I loved Andie completely but that news opened something up in me and I desperately wanted to be there for her. It wasn't about love, sex or anything else. I wanted to be there to hold her and protect her from hurt. I always wanted to protect her from hurt. When Andie called later she could hear the sadness in my voice so I had to tell her at least some of it. I told her a very dear friend had died suddenly. A friend whose wife I couldn't go to, to console. She knew immediately what the connection was. Had I said he'd committed suicide the dots would have been connected and my promise would have been broken. Andie was at my door quickly and stayed with me for hours. My God here she was consoling me because I couldn't go to another woman and hold her. My Andie was such an amazing woman and I was such a lucky man. "Lon do you want to cancel the houseboat?"

"No I don't think so honey. If anything it's more important to me now than ever. It will be okay honey I promise. We'll have a good time and my friend will handle her crisis. I will be writing her of course but that's all I can or should do. I have you and will never do anything to jeopardize that or hurt you in any way."

"I'm not worried honey. I love you and trust you." Andie went home much later and after a lot of thought I drafted a letter to Leanne. There wasn't much I could say or do but I did my best to console her and offer any help I might be able to render knowing full well that she wouldn't respond to it.

Little by little I learned that Jerry had been diagnosed with Lou Gehrig's disease.
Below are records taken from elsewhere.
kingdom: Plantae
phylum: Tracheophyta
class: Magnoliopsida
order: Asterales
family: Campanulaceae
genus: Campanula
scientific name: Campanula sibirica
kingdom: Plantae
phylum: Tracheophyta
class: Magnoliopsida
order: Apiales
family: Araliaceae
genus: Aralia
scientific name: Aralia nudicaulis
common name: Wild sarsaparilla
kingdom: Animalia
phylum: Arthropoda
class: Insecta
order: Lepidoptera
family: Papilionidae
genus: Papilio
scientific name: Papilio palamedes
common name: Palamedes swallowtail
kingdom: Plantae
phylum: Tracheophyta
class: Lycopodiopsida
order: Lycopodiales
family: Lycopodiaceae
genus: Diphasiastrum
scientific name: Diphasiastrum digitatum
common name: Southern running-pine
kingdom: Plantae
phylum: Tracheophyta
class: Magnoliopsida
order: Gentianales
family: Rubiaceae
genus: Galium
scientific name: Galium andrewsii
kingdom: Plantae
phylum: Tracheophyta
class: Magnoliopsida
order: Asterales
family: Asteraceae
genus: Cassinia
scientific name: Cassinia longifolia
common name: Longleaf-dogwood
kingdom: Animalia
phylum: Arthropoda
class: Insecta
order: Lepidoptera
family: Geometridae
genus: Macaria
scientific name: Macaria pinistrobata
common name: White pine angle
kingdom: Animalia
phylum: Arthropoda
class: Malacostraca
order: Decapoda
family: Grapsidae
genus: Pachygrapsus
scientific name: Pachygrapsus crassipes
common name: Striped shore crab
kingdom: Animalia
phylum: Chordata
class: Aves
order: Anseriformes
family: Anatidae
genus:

There was no doubt that he either knew it on the houseboat or was at least aware something serious was wrong. I guessed he was writing his will, maybe letters to different people saying most anything that a person like him might want to say to somebody. He needed that week to prepare uninterrupted. An illness would explain them not making love. He wanted Leanne to have a great week knowing full well that she had some very rough times ahead and he had to know how much she cared for me. He also knew he had no intention of suffering to the bitter end. He had it all planned out well in advance and Leanne knew at least some of it. Though it was doubtful that she of his final plans or knew the full scope of his condition until after the houseboat. There she was falling in love with me, having a good time and we made passionate love while her husband was terminally ill. Then she had to watch me walk out of her life forever. The day will come when I can tell Leanne face to face how in awe I am of the two of them but especially her. I make that promise now. I will tell her face to face and I always keep a promise.